I stayed stuck in place, like there was a gravitational pull keeping me to that exact spot. My mind chastised me, ‘The man told you to go, just go!’ I chose not to listen to my mind, however, and I squared my body toward his.
“You really don’t look like you should be alone right now,” I noted, trying to keep my voice as gentle as possible.
Liam looked at me, eyes still holding a strain to them.
“Zoey—”
“Honestly, Liam,” I cut him off, “you’re not gonna be able to make me leave.”
If it had appeared that he legitimately wanted me to give him space, I would have done so. I would have walked right out of his apartment and back to my own to give him the rest of the night and check in with him in the morning, awkward as that may have been. It was clear, though, that his request was the opposite of what he yearned for. He had spoken not with conviction, but with a quiet shame that was, possibly, attempting to give me the option to leave. So, instead, I stood my ground cautiously, awaiting his response.

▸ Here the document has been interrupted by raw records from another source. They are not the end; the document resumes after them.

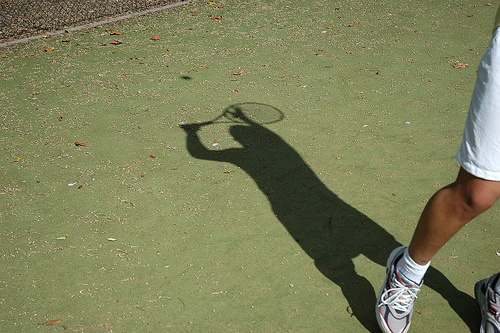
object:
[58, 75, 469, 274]
tennis court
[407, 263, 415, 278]
white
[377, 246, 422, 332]
shoe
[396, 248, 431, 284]
sock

He sat quietly for a moment, curling himself back up into the position he was in before: back against the wall, head resting against his bent knees. I waited patiently until he leaned his head back, thudding it against the drywall, and turned his eyes to me. His left leg shook anxiously now, bobbing up and down quickly, while the rest of his body remained still. Liam sighed loudly and ran a hand through his damp hair, making it brush back and stick awkwardly behind his ears.
He asked me softly, “You’re really not leaving?” I shook my head and, almost quieter than the sentence before, he said, “I’ll take that water, then.”

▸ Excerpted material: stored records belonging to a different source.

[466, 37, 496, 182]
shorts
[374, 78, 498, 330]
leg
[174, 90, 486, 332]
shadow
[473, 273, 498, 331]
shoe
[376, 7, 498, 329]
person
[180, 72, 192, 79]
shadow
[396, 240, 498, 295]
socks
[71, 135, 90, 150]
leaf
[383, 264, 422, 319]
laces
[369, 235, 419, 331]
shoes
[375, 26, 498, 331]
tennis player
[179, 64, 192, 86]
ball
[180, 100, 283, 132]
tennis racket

I spun on my heel to move swiftly to his kitchen, grabbing a glass and filling it with water from his fridge. I returned no more than a few seconds later, extending my arm with the glass to him, and he grabbed it from me without a word. He downed it all in a matter of two gulps and set it on the nightstand beside him, flickering his eyes to me in a silent thank you before focusing on the empty space between his legs once again.
“You okay?” I questioned, and he shrugged a naked shoulder at me.

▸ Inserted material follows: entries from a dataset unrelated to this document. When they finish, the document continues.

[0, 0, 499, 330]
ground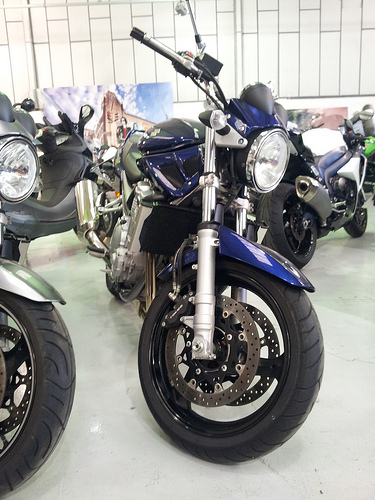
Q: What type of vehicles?
A: Motorcycles.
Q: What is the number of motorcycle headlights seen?
A: 2.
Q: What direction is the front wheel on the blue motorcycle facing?
A: Right.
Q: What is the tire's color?
A: Black.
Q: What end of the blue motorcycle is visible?
A: Front.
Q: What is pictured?
A: Motorcycles.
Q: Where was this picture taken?
A: A showroom displaying motorcycles.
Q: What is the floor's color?
A: White.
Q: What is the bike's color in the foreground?
A: Blue.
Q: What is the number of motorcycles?
A: At least five.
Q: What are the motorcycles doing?
A: Parked.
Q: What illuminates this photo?
A: Indoor lighting.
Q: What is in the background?
A: A painting.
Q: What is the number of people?
A: Zero.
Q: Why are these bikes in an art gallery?
A: They are custom made.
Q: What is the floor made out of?
A: Painted cement.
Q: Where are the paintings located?
A: Against the wall.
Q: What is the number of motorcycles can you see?
A: 4.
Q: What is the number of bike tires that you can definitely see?
A: 6.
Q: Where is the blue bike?
A: Front and center.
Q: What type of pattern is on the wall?
A: Slat panel.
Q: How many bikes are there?
A: 3.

He replied grimly, “Prolly fuckin’ not, you can ask my therapist that.”
“You have a therapist?”
I had an inkling that Liam had a darkness to him. I didn’t know what it was, of course, but knowing that he simply seemed to need a friend had drawn me to him initially. He was a happy man, though. A human incarnate of a golden retriever, at best. A cocky ray of sunshine. Though I knew that there was a story behind him that I had yet to uncover, hearing that he needed a therapist for whatever reason was mind-boggling. Liam shook his head at my inquiry.
“Not anymore. Stopped going. Guy was a prick.”